How COVID has Affect Traveling With Your Dog

Since COVID has swept the globe, plane travel is more strick than ever before. Check directly with your chosen airline on pet travel COVID guidelines and pet quarantine policies. Most airlines if allowing pet travel at this time require a veterinarian documentations certifying that your dog is fit to travel and has had required vaccines.

For example, flights to Asia are only offering limited pet travel at this time. Travel to United Arab Emirates may be very limited and require 14 days of dog quarantine. Or no dog travel at all, depending on exactly which country you are considering. Many countries still remain closed for travel and especially for pets. Review this for specific country information on traveling with pets during COVID. Check out your specific airline, and call to speak directly with an agent for further questions or concerns well before your date of travel.

Check Your Travel Plans

Traveling with Air Canada

Traveling from Canada to the United Arab Emirates

Traveling from United States to United Arab Emirates

Boat Travel with Dog in Venice


Know Your Travel Path

How long do you intend on traveling at a time?

It is recommended that you break every 4-5 hours to let your dog out of the car, for example. For a pee break and some exploring. However, in other methods of transportation this may not be as feasible.

How will your dog be traveling, crate, carry bag, or freely?

If crate or carry bag, do you have one yet? How does your dog respond to it? Condition your dog, by letting the dog sit and lay in the crate or carry bag and make it a pleasant, positive experience. Let the dog spend some time with his or her favourite chew toy while in the crate or bag. Do not completely lock the door or zip the bag shut at first, leave it open, so the dog can chose when to come and go from the crate or bag. This is just practice and you want the dog to learn that it is his or her space. If you will be separated from your dog during travel, such as in an airplane, consider leaving a piece of your clothing in the crate for your dog to have your scent, and hopefully minimize stress during the separation. See below for travel accessories and crate options.

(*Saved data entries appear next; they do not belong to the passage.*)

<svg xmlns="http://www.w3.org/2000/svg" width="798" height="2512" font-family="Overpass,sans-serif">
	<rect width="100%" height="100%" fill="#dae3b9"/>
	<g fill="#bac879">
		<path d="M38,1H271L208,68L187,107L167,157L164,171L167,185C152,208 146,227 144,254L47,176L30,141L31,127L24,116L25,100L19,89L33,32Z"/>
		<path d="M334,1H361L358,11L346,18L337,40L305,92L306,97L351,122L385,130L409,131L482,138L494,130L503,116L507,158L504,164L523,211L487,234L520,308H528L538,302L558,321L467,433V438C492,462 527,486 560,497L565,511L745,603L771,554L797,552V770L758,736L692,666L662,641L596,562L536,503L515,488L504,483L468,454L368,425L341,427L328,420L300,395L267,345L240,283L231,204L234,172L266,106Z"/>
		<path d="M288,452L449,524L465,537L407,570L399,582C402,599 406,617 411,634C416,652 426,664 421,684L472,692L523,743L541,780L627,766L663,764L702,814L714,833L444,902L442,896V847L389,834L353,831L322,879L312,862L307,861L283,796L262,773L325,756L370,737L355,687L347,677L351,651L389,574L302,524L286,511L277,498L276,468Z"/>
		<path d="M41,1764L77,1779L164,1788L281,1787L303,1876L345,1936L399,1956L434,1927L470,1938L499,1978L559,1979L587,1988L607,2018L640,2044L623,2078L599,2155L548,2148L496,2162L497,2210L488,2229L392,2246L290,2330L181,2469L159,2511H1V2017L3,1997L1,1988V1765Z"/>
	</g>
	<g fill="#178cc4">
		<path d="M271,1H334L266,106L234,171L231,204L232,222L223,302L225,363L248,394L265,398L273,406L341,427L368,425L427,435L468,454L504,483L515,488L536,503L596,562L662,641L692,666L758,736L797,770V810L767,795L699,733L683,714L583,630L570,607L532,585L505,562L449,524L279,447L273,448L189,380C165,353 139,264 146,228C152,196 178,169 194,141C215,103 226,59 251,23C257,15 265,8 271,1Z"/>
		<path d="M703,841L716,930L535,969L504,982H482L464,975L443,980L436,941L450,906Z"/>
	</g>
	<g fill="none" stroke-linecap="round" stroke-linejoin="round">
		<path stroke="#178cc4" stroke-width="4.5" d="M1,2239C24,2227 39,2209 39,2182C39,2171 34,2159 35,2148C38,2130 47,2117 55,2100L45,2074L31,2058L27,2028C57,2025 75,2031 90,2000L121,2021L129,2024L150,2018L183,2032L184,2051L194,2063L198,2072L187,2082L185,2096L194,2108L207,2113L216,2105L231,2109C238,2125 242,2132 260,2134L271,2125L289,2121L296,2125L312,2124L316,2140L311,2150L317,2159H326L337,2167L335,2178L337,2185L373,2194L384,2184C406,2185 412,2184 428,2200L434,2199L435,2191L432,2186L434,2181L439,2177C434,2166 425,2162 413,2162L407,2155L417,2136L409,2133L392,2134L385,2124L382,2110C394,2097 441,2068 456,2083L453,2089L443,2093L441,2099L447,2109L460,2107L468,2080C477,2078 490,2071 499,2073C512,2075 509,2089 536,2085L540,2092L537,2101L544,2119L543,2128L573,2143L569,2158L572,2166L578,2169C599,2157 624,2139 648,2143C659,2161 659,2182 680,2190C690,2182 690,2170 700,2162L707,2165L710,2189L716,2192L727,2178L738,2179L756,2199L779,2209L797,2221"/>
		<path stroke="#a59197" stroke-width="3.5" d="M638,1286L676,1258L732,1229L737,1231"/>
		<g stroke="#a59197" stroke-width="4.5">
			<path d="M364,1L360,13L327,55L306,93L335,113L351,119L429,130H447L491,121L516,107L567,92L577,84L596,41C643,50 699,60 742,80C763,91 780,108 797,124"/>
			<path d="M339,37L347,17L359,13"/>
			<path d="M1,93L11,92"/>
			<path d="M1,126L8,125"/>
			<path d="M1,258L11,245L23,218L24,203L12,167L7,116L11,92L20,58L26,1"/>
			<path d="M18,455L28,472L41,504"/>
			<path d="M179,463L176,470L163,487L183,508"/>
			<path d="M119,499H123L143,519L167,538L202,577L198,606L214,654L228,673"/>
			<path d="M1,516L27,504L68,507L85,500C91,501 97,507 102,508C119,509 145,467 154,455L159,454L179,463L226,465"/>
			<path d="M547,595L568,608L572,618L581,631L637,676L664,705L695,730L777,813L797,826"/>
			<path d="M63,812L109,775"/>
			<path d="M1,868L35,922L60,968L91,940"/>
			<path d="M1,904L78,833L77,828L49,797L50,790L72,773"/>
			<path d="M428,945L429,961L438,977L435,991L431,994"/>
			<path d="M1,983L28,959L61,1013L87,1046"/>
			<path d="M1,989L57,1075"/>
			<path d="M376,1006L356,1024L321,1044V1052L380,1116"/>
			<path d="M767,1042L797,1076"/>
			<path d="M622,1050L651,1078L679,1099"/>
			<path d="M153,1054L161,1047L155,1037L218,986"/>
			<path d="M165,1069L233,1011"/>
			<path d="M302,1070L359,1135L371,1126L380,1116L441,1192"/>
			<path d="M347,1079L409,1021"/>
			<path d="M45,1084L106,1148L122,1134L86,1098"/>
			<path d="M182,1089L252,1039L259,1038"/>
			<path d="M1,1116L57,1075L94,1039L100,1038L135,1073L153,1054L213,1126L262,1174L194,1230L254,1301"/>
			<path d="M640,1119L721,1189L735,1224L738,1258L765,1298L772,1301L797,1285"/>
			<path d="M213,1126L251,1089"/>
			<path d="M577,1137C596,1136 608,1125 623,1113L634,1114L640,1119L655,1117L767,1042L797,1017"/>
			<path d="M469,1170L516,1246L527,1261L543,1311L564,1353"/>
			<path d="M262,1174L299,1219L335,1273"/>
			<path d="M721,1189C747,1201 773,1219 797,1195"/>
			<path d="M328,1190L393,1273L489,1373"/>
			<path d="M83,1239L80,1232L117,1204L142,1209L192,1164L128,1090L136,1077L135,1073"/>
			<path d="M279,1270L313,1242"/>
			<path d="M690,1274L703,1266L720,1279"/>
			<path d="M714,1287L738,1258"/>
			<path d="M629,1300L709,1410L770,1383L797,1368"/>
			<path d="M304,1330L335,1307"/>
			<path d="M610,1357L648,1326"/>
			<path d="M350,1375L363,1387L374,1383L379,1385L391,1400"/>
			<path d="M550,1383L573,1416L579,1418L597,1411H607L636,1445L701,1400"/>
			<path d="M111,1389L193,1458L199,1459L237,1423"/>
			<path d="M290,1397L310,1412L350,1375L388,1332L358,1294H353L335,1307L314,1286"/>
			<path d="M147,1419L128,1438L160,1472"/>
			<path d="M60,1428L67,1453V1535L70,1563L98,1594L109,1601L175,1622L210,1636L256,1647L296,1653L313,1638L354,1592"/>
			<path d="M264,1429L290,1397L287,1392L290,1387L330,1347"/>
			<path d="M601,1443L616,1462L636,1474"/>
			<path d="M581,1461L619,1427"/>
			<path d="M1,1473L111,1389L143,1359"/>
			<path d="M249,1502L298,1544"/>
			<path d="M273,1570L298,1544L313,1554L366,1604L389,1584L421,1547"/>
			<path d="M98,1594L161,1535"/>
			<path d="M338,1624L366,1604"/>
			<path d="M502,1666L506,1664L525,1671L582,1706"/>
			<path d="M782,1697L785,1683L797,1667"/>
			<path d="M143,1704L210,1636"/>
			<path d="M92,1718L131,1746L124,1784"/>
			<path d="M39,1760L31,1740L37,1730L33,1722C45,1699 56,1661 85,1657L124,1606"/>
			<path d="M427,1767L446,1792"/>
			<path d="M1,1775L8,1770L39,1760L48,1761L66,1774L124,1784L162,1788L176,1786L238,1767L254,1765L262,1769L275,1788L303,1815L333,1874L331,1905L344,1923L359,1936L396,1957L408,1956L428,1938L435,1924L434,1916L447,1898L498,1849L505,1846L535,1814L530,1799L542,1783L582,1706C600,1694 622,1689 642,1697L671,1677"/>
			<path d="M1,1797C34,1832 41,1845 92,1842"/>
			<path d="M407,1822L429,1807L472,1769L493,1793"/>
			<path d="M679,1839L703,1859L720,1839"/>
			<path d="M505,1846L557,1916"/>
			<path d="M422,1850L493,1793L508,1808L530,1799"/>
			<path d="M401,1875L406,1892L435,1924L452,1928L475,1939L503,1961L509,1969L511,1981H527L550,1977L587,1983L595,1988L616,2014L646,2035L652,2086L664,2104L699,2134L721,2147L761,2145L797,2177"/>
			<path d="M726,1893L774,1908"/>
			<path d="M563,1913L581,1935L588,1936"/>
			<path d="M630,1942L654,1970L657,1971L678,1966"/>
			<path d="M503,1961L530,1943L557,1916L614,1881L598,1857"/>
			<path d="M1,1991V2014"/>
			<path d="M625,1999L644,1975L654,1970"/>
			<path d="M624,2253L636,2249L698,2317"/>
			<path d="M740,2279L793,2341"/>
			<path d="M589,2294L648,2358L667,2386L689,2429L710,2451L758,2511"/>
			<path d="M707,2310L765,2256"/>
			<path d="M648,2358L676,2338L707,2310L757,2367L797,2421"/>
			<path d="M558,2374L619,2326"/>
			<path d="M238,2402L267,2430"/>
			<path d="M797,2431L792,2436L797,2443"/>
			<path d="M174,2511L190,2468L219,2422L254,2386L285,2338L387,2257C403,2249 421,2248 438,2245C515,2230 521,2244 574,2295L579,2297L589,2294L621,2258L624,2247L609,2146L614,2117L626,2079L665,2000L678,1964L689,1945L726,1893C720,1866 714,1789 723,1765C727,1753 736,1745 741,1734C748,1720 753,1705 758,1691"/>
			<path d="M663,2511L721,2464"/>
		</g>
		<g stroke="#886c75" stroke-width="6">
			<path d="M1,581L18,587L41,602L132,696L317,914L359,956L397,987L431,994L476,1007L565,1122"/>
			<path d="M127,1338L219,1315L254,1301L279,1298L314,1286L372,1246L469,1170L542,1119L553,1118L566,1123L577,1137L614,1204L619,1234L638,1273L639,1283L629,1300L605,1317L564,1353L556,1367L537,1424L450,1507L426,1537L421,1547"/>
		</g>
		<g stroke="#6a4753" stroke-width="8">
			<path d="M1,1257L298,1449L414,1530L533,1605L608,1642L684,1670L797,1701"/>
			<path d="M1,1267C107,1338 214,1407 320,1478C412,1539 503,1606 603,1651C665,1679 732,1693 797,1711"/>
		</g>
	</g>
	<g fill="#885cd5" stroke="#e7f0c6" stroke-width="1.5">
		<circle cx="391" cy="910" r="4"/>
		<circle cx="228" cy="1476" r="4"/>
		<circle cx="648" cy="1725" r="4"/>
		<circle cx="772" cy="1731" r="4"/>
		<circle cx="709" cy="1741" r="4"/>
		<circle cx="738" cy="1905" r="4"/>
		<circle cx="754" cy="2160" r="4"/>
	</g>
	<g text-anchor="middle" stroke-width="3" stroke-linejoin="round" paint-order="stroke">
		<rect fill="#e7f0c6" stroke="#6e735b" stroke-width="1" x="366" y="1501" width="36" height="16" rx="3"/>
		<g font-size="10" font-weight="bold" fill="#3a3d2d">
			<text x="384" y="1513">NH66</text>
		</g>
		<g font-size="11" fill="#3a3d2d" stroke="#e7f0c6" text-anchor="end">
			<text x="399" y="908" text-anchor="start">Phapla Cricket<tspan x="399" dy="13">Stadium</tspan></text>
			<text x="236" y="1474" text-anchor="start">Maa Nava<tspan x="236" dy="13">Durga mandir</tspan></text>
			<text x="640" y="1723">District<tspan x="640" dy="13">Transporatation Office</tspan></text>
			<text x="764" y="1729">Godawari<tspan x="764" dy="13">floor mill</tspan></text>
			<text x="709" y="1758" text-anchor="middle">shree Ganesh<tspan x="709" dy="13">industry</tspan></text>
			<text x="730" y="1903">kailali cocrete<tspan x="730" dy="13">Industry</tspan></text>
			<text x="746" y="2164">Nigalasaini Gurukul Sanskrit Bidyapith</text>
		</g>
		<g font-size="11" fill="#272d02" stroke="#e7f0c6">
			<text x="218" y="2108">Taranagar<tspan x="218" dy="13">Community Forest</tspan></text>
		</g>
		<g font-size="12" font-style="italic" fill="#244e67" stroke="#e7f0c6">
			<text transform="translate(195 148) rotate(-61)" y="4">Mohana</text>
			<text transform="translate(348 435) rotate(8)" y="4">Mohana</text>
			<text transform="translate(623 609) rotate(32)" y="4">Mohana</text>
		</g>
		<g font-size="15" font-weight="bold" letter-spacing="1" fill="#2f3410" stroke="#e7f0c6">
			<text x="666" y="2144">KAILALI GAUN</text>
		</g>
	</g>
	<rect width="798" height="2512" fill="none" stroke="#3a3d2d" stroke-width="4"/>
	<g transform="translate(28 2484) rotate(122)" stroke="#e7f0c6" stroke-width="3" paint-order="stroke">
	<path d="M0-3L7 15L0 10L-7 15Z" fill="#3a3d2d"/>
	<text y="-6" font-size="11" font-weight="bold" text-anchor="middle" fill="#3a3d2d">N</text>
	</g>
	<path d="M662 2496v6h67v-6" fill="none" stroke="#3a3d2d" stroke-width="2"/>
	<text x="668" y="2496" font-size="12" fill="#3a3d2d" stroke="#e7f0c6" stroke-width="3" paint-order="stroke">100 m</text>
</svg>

Consider bringing only a few toys

Three at the most. Also, pick things that your dog will actually play with. Long-lasting chew toys or balls to chase, are better options than the dog's cute teddy bear that he or she cuddles with. Chewing and running are how dogs alleviate their stress. Providing toys that give your dog an outlet during the travelling is one of the best and most important things you can do. Also be aware that your dog may not enjoy his or her chew toy the same as at home. Your dog may be guarded and uncomfortable in unfamiliar surroundings. Do not offer reassurance to your pet, you could be reinforcing the fear and anxiety. As your dog gets more comfortable, this should pass. And when you return home, things should be normal again.

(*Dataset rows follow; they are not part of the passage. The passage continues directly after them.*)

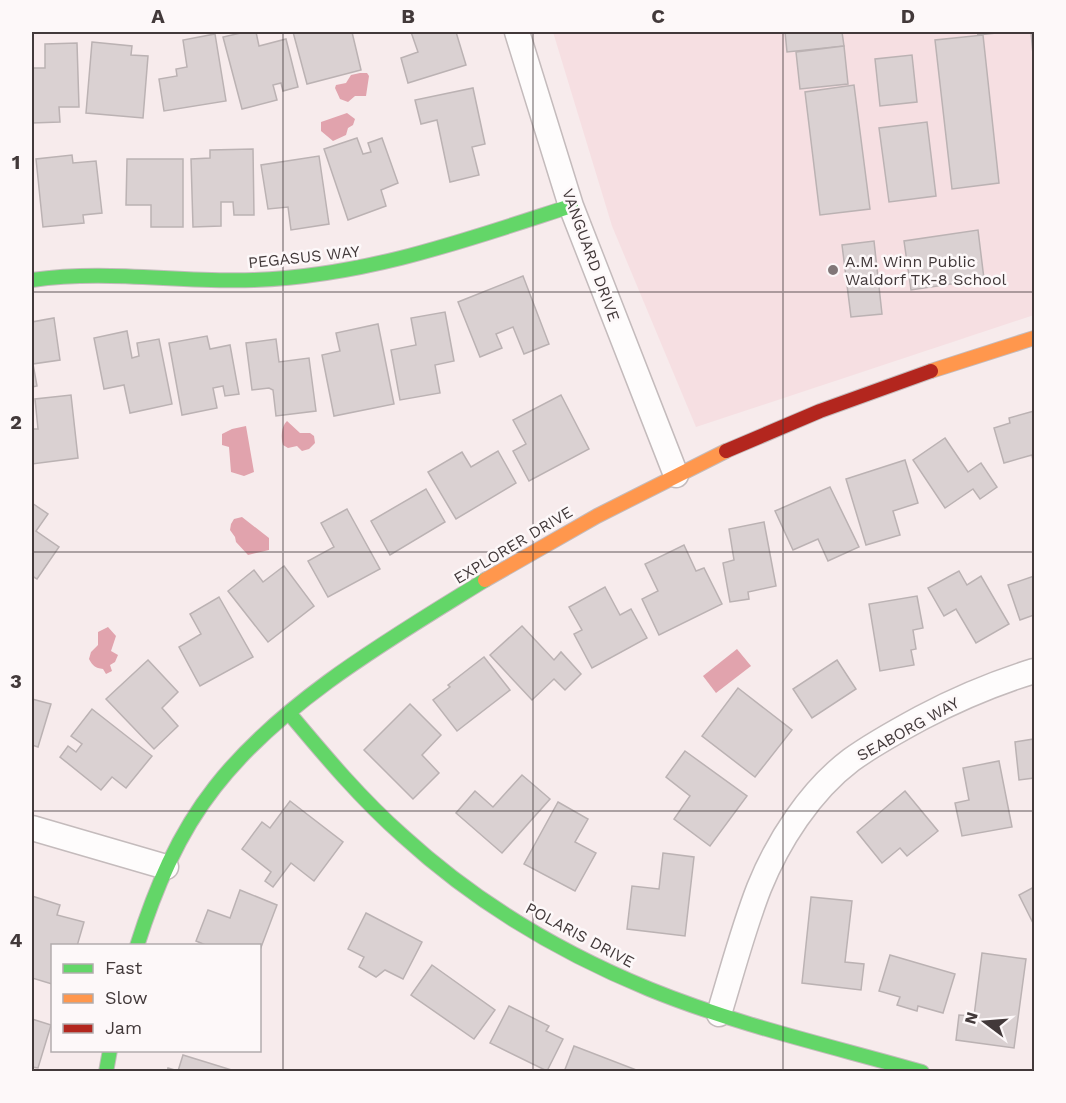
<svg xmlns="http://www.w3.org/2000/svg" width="1066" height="1103" viewBox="0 0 1066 1103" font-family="'Work Sans',sans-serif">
<rect width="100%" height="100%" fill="#f7ebec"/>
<polygon fill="#f6dfe2" points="553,32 1034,32 1034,315 696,427 612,226"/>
<g fill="#e1a3ad">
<polygon points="360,73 367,73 369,76 366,96 355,96 348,102 340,99 335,88 336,85 346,83 351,75"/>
<polygon points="347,113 355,119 353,125 348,128 346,135 333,141 321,131 321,122"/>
<path d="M 287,421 L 300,433 L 310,433 L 314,436 L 315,443 L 309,449 L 302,451 L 297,446 L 288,448 L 283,445 C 281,438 281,426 287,421 Z"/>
<polygon points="246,426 254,472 244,476 231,472 229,447 222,445 222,434 232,429"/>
<polygon points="242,517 269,538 269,550 248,555 236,542 235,537 230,530 231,524 234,519"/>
<path d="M 108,627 L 116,636 L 111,651 L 118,655 L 115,662 L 110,665 L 112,671 L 106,674 L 103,669 C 95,668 93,666 89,659 L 91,652 L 98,645 L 98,632 Z"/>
<polygon points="737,649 751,666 716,693 703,676"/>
</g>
<g fill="#dad1d2" stroke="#bbb2b3" stroke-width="1.5">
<polygon points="245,32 256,32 259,46 286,39 298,87 283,91 281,83 273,85 277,100 242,109 223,37"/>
<polygon points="293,32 327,32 327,33 352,32 361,70 307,84"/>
<polygon points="411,32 456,32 466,65 408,83 401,58 418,52"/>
<polygon points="785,32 842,32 844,46 787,52"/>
<polygon points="977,32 1006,32 978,35"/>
<polygon points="1031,32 1034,32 1034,66"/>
<polygon points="215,34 226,101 164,111 159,79 177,76 176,69 187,67 183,40"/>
<polygon points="983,35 999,183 952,189 935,40"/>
<polygon points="92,42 132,46 131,55 148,56 143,118 86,113"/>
<polygon points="77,43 79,107 59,107 60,122 32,123 32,68 45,68 45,44"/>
<polygon points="844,46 848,84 800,89 796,52"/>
<polygon points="912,55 917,102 880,106 875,59"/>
<polygon points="854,85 870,209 820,215 805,92"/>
<polygon points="473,88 485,144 472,147 479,175 450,182 437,120 421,124 415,100"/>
<polygon points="927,122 936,196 889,202 879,128"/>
<polygon points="357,138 363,154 371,152 368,143 382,138 398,183 381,190 386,206 348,220 324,149"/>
<polygon points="253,149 254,215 234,215 233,202 221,202 221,226 193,227 191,159 210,158 210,150"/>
<polygon points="72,155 73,163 96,161 102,213 83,215 84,223 43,227 36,159"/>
<polygon points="319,156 329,224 291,230 288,207 268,209 261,165"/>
<polygon points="127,159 183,159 183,227 151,227 151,205 126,205"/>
<polygon points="978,230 984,279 911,290 904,241"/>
<polygon points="874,241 882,314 851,317 842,245"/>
<polygon points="523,276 549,344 524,354 513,327 496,334 502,348 480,357 458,302"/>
<polygon points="445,312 454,361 435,365 440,393 400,400 391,350 416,345 411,318"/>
<polygon points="54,318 60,360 33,364 37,386 32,387 32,322"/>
<polygon points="378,324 394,404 334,416 322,355 340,351 336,333"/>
<polygon points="127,331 132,358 139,356 137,343 159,339 172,404 130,413 124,385 104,389 94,338"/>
<polygon points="207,336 210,349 230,345 239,394 225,396 223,386 213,388 217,408 182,415 169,343"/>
<polygon points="276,339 279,362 309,358 316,411 276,416 273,390 269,388 252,390 246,343"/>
<polygon points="71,395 78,458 32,464 32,429 38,429 35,399"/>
<polygon points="561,395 589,449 529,481 513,451 526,444 513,420"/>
<polygon points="1034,411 1034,465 1032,455 1004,463 994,428 1010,423 1009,418"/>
<polygon points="945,438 968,472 981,463 997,487 980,499 973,489 945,508 913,460"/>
<polygon points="498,451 516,483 456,519 428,472 462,452 471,467"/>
<polygon points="905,460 918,503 893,511 900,535 866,545 846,479"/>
<polygon points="830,487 859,547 828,561 818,539 793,550 775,511"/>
<polygon points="426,489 445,522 390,555 371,521"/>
<polygon points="32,503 48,514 36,531 59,547 37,579 32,576"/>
<polygon points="347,509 380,569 328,597 308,561 334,547 321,523"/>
<polygon points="764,522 776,586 748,592 749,599 730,602 723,563 734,560 729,529"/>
<polygon points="684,545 696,571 704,568 722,604 659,635 642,599 658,591 645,564"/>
<polygon points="284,566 314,606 268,642 228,591 254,570 263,582"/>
<polygon points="959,571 967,585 981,576 1009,624 976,643 956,609 944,616 928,588"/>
<polygon points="1034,576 1034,615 1020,620 1008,585"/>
<polygon points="605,587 620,615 631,609 647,638 592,668 574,634 582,630 569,607"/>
<polygon points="917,596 923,628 913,630 916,649 911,650 914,665 880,671 869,604"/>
<polygon points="219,597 253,657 200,686 179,647 201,634 190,614"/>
<polygon points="522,626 554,660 561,652 581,674 565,690 554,679 532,700 490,655"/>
<polygon points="484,657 510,690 457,731 433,700 450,687 448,685"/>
<polygon points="148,660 178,692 162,708 178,726 154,749 106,699"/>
<polygon points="837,660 856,689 812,718 793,689"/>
<polygon points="738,688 792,730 755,777 702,736"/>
<polygon points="32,699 51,704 38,747 32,745"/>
<polygon points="410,704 441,735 422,755 439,773 413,799 364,750"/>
<polygon points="92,709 152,756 126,788 112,777 101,790 60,757 68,746 76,752 82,744 71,736"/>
<polygon points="1034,739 1034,778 1019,780 1015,742"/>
<polygon points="685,751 747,796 710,846 674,819 690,796 666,777"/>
<polygon points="999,761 1012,827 962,836 955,803 969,800 963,768"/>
<polygon points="522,775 550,799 502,853 456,813 475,791 493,807"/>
<polygon points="905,791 938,831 907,856 900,848 882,863 857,832"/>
<polygon points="290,801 343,842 314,881 291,863 273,887 265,881 271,872 242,849 262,822 270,828"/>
<polygon points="558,802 588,819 575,842 596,853 575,891 524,864"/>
<polygon points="663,853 694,857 685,936 627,929 632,886 659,889"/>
<polygon points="1034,887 1034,925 1019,895"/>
<polygon points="240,890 277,905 260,950 260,946 208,946 196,941 208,910 230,918"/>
<polygon points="32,896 60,905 57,915 84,922 77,946 52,946 52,984 32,978"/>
<polygon points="811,897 852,901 845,962 864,964 861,990 802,983"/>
<polygon points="366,913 422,942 403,979 385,970 376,977 359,967 364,957 348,949"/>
<polygon points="982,953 1026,959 1014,1048 956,1040 959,1015 974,1016"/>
<polygon points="890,955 955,974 943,1013 918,1006 917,1011 897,1005 900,997 879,991"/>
<polygon points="432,965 495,1010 474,1039 411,995"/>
<polygon points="509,1006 549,1026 546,1031 563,1039 547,1071 490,1043"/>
<polygon points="32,1019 51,1025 38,1068 32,1067"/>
<polygon points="574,1046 639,1071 639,1072 564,1072"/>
<polygon points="183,1055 238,1072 167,1072 168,1068 178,1071"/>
</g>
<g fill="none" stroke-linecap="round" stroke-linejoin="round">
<g stroke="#c4bbbc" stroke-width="27">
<g id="street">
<polyline points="517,32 571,206 676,475"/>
<polyline points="32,828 166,867"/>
<path d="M 719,1014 C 732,972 743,929 759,888 C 778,841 810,791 851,760 C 873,744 897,731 921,718 C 957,699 995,683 1034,671"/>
</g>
</g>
<g stroke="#c4bbbc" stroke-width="16">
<g id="fast">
<path d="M 32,280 C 108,269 178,283 254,280 C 366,276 466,240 571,206"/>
<path d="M 289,713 C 325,756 361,799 403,836 C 474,901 559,952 649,989 C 737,1025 831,1046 922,1072"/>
<path d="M 137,946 C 155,889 178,834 215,787 C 282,701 393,637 485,580"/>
<polyline points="106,1072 110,1050"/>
</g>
</g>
<g stroke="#c4bbbc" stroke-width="16">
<g id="slow">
<polyline points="931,371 1034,338"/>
<polyline points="485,580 597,516 726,451"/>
</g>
</g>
<g stroke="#c4bbbc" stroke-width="16">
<polyline id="jam" points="726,451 820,411 931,371"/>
</g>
<use href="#street" stroke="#fefcfc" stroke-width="24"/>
<use href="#fast" stroke="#63d668" stroke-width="14"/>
<use href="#slow" stroke="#ff974d" stroke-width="14"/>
<use href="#jam" stroke="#b3261e" stroke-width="14"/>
</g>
<path fill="none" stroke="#42393a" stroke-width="1.5" stroke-opacity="0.55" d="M 283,32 L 283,1072M 533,32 L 533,1072M 783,32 L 783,1072M 32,292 L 1034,292M 32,552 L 1034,552M 32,811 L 1034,811"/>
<circle fill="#817778" stroke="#fdf8f9" stroke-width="2" cx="833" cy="270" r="6"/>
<g text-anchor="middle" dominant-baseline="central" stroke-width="5" stroke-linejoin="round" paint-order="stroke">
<g font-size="16" fill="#42393a" stroke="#fdf8f9">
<text transform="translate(591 255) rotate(70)">VANGUARD DRIVE</text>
<text transform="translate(304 257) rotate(-6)">PEGASUS WAY</text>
<text transform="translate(513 545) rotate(-31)">EXPLORER DRIVE</text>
<text transform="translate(908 729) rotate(-29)">SEABORG WAY</text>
<text transform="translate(580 935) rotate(28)">POLARIS DRIVE</text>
</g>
<g font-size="16" fill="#42393a" stroke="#fdf8f9" text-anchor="start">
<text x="845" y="261">A.M. Winn Public<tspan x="845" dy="18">Waldorf TK-8 School</tspan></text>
</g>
</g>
<rect width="1066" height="1103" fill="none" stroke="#fdf8f9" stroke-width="66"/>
<rect x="51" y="944" width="210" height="108" fill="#fdf8f9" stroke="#b2acad" stroke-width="1.5"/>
<rect x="63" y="964" width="30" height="9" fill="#63d668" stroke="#b2acad" stroke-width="1.5"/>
<text x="105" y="974" font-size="18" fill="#42393a">Fast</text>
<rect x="63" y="994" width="30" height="9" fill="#ff974d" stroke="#b2acad" stroke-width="1.5"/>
<text x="105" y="1004" font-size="18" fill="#42393a">Slow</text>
<rect x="63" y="1024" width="30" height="9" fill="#b3261e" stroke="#b2acad" stroke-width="1.5"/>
<text x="105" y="1034" font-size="18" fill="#42393a">Jam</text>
<g transform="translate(985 1022) rotate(286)" stroke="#fdf8f9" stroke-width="4.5" paint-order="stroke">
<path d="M0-4.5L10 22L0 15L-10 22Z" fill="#42393a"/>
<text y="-9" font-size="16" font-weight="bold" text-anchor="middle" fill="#42393a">N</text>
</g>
<rect x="33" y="33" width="1000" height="1037" fill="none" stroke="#42393a" stroke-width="2"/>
<g font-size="20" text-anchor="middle" font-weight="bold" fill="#42393a">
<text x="158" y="23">A</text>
<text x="408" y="23">B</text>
<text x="658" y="23">C</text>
<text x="908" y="23">D</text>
<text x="16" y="169">1</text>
<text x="16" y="429">2</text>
<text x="16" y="688">3</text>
<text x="16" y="947">4</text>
</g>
</svg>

Does your dog take any regular medication?

The dog’s health is most important. It is also worth seeking out veterinary hospitals along the way (by google-ing before you go!) and take the contact information with you. Know which vets are open 24 hours and which ones will be closest to you at any given time. Not only for dogs with medical conditions. But also in a random emergency, you don’t need the extra stress of unfamiliar surrounding. Also, some dogs are so high anxiety that they may possible need medications to help with the ease of travelling. If you are concerned about your dogs stress levels when traveling please contact your vet. If your dog gets car-sick, and you plan to travel that way, consult your vet first. Generally, you should bring a copy of your dog’s most recent vet check. Stating his or her current health status, medical history and recent vaccinations.

Dog Friendly Hotels and BnB's

Before you go, check when you book if your dog can stay at your chosen hotel or BnB. Plan your accommodation carefully and make sure the staff understand if your fuzzy buddy has any special needs.

This content is accurate and true to the best of the author’s knowledge and is not meant to substitute for formal and individualized advice from a qualified professional.